WHAT YOU ARE ASKED TO DO:
Translate into Spanish this sentence from the memory management post: "Users could activate the registration cache with a simple command line parameter."

TEXT SHOWN:
- - -
[ofa-general] New proposal for memory management

Fri May 1 05:48:39 PDT 2009

On Apr 30, 2009, at 6:01 PM, Woodruff, Robert J wrote:

> To me, all this sounds like a lot of whining....
> Why can't the OS fix all my problems.

Absolutely not.  As Brian stated, we have cited some real-world  
problems that we cannot fix (and we have tried many, many different  
workarounds over the past few years to fix them).

It sounds like your main objection to fixing them is "it's too much  
work."  :-(

> There's an application at Sandia and at Los Alamos which both of  
> which cause problems for our linker tricks.  This leads to such  
> things as (proven) silent data corruption.
>

There are other apps that have also been reported over the years.  C++  
apps with their own allocators as especially problematic.  Abaqus had  
to change their memory allocation model several years ago to be able  
to workaround these issues.  These memory models also break valgrind,  
purify, and other memory-checking debuggers.

> Have you tried these applications with any MPI other than OpenMPI ?   
> i.e., does this corruption happen with Intel MPI and other MPIs as  
> well?
>

We have been trying to say that this is a general problem that there  
currently is no guaranteed fix for.  There's always a way to break the  
MPI workarounds for verbs' broken memory management model because  
there's no way to guarantee the memory allocation hooks.

There's two main reasons for fix these issues:

1. Business: to attract network programmers to verbs (and therefore to  
attract applications and therefore increase market share), it has to  
be simpler and within reach of today's commodity sockets-level  
programmers.  Forcing them to have registration caches and to do  
memory allocation hooking significantly raises the bar.  To date, this  
has been shunned by all network programmers except HPC and a handful  
of storage protocols.

2. Technical: if OFED says "to get good performance with verbs, you  
have to do malloc/mmap/etc. hooks and have a registration cache, "this  
unnecessarily *significantly* raises the education and code complexity  
barrier to entry for verbs programmers.  It's also un-scaleable -- if  
this is something you *have* to do for good performance, why doesn't  
the network stack do it?  It seems weird that you would effectively  
force all ULPs/MPIs/applications to implement the same functionality.   
The memory allocation hooking model also fails if more than one verbs- 
based middleware is used in the same application (because only one  
will be able to use the memory hooks per process).

Here's a story that encompasses both reasons:

We had Open MPI *not* use the registration cache by default for a long  
time because of the danger it posed to applications.  Users could  
activate the registration cache with a simple command line parameter.   
But nobody would do that -- they wanted to run with top performance  
right out of the box (which is not unreasonable).  It also led to  
OMPI's competitors -- ahem, *YOU* at Sonoma 2009 (!) -- citing "look,  
Open MPI's performance is bad!  Our MPI's performance is GREAT!"  Open  
MPI therefore was forced to change its defaults in the 1.3 series to  
activate the [dangerous] memory registration cache by default.
- - -
SUPPLIED ENTRIES:
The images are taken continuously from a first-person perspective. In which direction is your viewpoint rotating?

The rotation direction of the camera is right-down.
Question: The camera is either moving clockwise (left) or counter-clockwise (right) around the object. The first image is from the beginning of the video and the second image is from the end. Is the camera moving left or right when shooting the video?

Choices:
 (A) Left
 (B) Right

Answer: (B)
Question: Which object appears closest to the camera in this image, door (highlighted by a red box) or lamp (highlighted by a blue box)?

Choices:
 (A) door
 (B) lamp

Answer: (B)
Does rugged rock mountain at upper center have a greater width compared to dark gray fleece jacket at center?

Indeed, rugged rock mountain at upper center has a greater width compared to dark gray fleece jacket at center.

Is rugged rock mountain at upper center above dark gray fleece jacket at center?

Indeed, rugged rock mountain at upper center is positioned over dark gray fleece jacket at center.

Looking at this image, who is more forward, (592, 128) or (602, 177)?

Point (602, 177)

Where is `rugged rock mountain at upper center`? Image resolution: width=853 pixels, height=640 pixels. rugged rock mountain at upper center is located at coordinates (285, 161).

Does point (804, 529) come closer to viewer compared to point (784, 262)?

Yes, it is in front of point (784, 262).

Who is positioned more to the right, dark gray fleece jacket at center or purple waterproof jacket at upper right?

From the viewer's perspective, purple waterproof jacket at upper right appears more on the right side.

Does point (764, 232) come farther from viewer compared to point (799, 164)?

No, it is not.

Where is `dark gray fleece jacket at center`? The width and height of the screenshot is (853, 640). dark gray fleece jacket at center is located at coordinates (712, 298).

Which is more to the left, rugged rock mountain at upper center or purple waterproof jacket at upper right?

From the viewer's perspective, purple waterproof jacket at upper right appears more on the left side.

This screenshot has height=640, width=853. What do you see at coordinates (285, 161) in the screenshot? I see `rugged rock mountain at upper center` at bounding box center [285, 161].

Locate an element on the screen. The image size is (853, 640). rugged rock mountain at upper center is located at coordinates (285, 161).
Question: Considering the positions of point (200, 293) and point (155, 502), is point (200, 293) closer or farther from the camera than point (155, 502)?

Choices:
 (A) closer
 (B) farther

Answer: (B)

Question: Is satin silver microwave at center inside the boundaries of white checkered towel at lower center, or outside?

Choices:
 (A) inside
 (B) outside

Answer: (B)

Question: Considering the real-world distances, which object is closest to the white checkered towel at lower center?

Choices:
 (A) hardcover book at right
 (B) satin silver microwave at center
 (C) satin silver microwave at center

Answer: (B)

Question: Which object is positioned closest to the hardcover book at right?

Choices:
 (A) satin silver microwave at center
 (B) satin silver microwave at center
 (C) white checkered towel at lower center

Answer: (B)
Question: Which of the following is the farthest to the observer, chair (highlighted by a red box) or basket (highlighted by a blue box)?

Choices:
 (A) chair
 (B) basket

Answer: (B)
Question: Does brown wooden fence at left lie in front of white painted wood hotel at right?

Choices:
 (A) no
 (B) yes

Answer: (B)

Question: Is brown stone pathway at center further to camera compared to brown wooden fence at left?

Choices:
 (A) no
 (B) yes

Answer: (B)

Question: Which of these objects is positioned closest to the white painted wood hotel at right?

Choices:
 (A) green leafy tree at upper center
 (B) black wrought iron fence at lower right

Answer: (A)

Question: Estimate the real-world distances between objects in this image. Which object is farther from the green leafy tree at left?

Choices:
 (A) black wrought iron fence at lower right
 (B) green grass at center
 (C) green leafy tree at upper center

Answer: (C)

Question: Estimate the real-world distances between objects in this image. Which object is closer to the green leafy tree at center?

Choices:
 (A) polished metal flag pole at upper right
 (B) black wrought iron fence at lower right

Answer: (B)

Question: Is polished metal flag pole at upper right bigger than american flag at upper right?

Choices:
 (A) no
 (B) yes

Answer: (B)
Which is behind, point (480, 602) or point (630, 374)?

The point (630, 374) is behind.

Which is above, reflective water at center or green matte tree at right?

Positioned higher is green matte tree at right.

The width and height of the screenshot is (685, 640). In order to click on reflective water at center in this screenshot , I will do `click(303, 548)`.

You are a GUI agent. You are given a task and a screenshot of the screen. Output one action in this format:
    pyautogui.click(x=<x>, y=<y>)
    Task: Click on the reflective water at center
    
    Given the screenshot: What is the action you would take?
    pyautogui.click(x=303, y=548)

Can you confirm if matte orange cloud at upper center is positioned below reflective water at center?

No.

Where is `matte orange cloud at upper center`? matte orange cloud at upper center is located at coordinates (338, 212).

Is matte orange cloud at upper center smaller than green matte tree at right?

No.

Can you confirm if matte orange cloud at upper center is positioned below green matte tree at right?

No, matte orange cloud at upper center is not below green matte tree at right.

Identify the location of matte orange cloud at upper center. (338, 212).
- - -
SOLUTION TO THIS PROBLEM:
Los usuarios podían activar la caché de registro con un simple parámetro de línea de comandos.